Le "minacce cinesi" andavano dal "non resteremo a guardare", alla promessa di "contromisure decise e forti", fino a un video 'muscolare' col quale l'Esercito Popolare di Liberazione illustrava le sue esercitazioni. Manovre non solo virtuali quelle cinesi, come dimostrava l'annuncio di nuove esercitazioni nel Mare Cinese Meridionale e nel golfo di Bohai, nel Mar Giallo e un'intensificazione dei voli radenti lo spazio aereo di Taiwan, Contemporaneamente, stando ai media di Taipei, il Pentagono spostava verso Taiwan la portaerei Ronald Reagan e il relativo gruppo d'attacco. Azioni che erano state anticipate nei giorni scorsi, quando i media Usa avevano riferito che il dispositivo militare statunitense a protezione della Pelosi e in risposta alle probabili "provocazioni militari" cinesi, come le ha definite Kirby, sarebbe stato robusto.

Joe Biden, ancora positivo al Covid, ha tentato di non farsi coinvolgere direttamente nell'escalation di polemiche e toni. Nella telefonata della scorsa settimana col leader cinese Xi Jinping, il presidente Usa aveva rassicurato l'interlocutore che la politica americana dell' 'Unica Cina' "non è cambiata". "Chi gioca col fuoco, finisce per bruciarsi", era stata la risposta di Xi. L'Amministrazione Usa, del resto, teme che di fronte alle difficoltà interne (l'economia rallenta e i lockdown per il Covid sono molto impopolari), e in vista del Congresso del Partito Comunista che dovrebbe rieleggerlo alla Presidenza per la terza volta, Xi possa alzare il tono del confronto con Washington, innescando una crisi proprio nello Stretto di Taiwan.
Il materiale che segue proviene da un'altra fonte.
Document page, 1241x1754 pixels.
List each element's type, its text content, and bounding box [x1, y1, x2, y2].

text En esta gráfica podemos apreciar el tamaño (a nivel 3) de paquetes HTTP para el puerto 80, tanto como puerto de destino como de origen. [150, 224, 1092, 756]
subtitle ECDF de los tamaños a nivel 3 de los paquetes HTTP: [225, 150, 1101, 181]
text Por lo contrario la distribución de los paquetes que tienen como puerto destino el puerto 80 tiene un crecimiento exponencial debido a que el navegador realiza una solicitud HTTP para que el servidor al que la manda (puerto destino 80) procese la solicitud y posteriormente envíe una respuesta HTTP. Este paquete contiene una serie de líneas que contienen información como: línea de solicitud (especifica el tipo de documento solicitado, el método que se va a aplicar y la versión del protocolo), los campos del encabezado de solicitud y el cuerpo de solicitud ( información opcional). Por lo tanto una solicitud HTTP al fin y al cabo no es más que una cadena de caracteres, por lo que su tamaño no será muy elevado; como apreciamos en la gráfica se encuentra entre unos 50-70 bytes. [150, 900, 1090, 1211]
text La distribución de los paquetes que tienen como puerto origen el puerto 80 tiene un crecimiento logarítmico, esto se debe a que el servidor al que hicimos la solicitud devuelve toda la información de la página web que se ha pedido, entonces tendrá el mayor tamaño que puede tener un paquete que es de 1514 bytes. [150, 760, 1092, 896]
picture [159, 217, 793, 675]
Gli Usa vogliono poi che la posizione della Cina rispetto alla Russia non cambi. Pur non condannando apertamente l'invasione dell'Ucraina, infatti, Pechino non ha fornito aiuti militari a Mosca e ha bloccato i suoi investimenti in Russia. Washington desidera che lo status quo, a Taiwan come in Europa, venga mantenuto. La visita di Pelosi rischia di compromettere questo scenario.